How To Check (And Fix) Indexes For Elasticsearch/Logstash

Posted by Joe Julian 3 years, 6 months ago (comments)

I had a computer with some bad ram that created a corrupt index in Elasticsearch. After trying all weekend and half of Monday to figure out how to get Elasticsearch running again with no response on the IRC channel, I eventually figured it out with the help of some obscure email references to references.
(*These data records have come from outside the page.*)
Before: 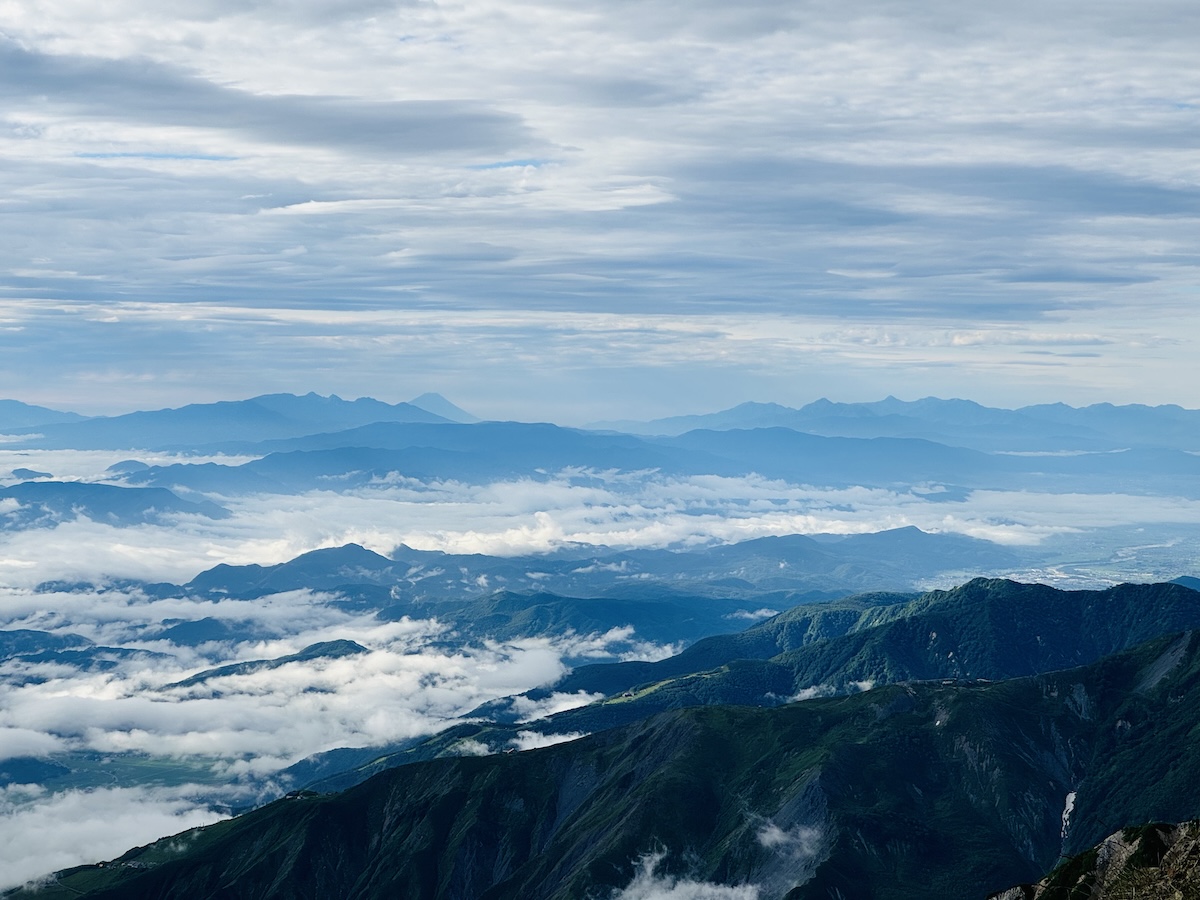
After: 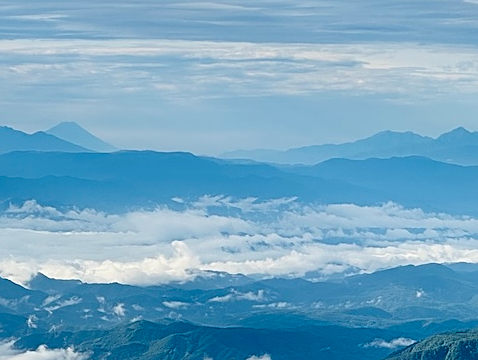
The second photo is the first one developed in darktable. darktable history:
crop: left 30.288%, top 30.212%, right 29.803%, bottom 29.768%
shadows and highlights: radius 124.96, shadows 30.36, highlights -30.7, low approximation 0.01, soften with gaussian
sharpen: on, module defaults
Elasticsearch was failing to boot with no errors, critical or not, just some warnings:

[2013-08-23 21:31:32,527][WARN ][index.shard.service      ] [Iron Fist] [logstash-2013.08.24][3] Failed to perform scheduled engine refresh
[2013-08-23 21:43:59,264][WARN ][index.merge.scheduler    ] [Iron Fist] [logstash-2013.08.24][3] failed to merge
[2013-08-23 21:43:59,267][WARN ][index.engine.robin       ] [Iron Fist] [logstash-2013.08.24][3] failed engine
[2013-08-23 21:43:59,340][WARN ][cluster.action.shard     ] [Iron Fist] sending failed shard for [logstash-2013.08.24][3], node[TFt4zNl4QjWO9dyDhwnwkA], [P], s[STARTED], reason [engine failure, message [MergeException[java.lang.RuntimeException: Invalid vInt detected (too many bits)]; nested: RuntimeException[Invalid vInt detected (too many bits)]; ]]
[2013-08-23 21:43:59,340][WARN ][cluster.action.shard     ] [Iron Fist] received shard failed for [logstash-2013.08.24][3], node[TFt4zNl4QjWO9dyDhwnwkA], [P], s[STARTED], reason [engine failure, message [MergeException[java.lang.RuntimeException: Invalid vInt detected (too many bits)]; nested: RuntimeException[Invalid vInt detected (too many bits)]; ]]
[2013-08-24 04:47:10,230][WARN ][index.merge.scheduler    ] [Iron Fist] [logstash-2013.08.24][2] failed to merge
[2013-08-24 04:47:10,236][WARN ][index.engine.robin       ] [Iron Fist] [logstash-2013.08.24][2] failed engine
[2013-08-24 04:47:10,302][WARN ][cluster.action.shard     ] [Iron Fist] sending failed shard for [logstash-2013.08.24][2], node[TFt4zNl4QjWO9dyDhwnwkA], [P], s[STARTED], reason [engine failure, message [MergeException[java.lang.RuntimeException: Invalid vLong detected (negative values disallowed)]; nested: RuntimeException[Invalid vLong detected (negative values disallowed)]; ]]
[2013-08-24 04:47:10,302][WARN ][cluster.action.shard     ] [Iron Fist] received shard failed for [logstash-2013.08.24][2], node[TFt4zNl4QjWO9dyDhwnwkA], [P], s[STARTED], reason [engine failure, message [MergeException[java.lang.RuntimeException: Invalid vLong detected (negative values disallowed)]; nested: RuntimeException[Invalid vLong detected (negative values disallowed)]; ]]

The problem was actually in shard 0's index which was never mentioned. The solution was to check the indexes using (based on the install locations for the RPM provided from http://www.elasticsearch.org/download/):

ES_HOME=/usr/share/elasticsearch
ES_CLASSPATH=$ES_CLASSPATH:$ES_HOME/lib/elasticsearch-0.90.3.jar:$ES_HOME/lib/*:$ES_HOME/lib/sigar/*
INDEXPATH=/data/logstash/data/elasticsearch/nodes/0/indices/logstash-2013.08.24/0/index/
sudo -u logstash java -cp $ES_CLASSPATH -ea:org.apache.lucene... org.apache.lucene.index.CheckIndex $INDEXPATH

Once the problem index was identified, if the solution that it suggests is acceptible, run the command again with the "-fix" switch.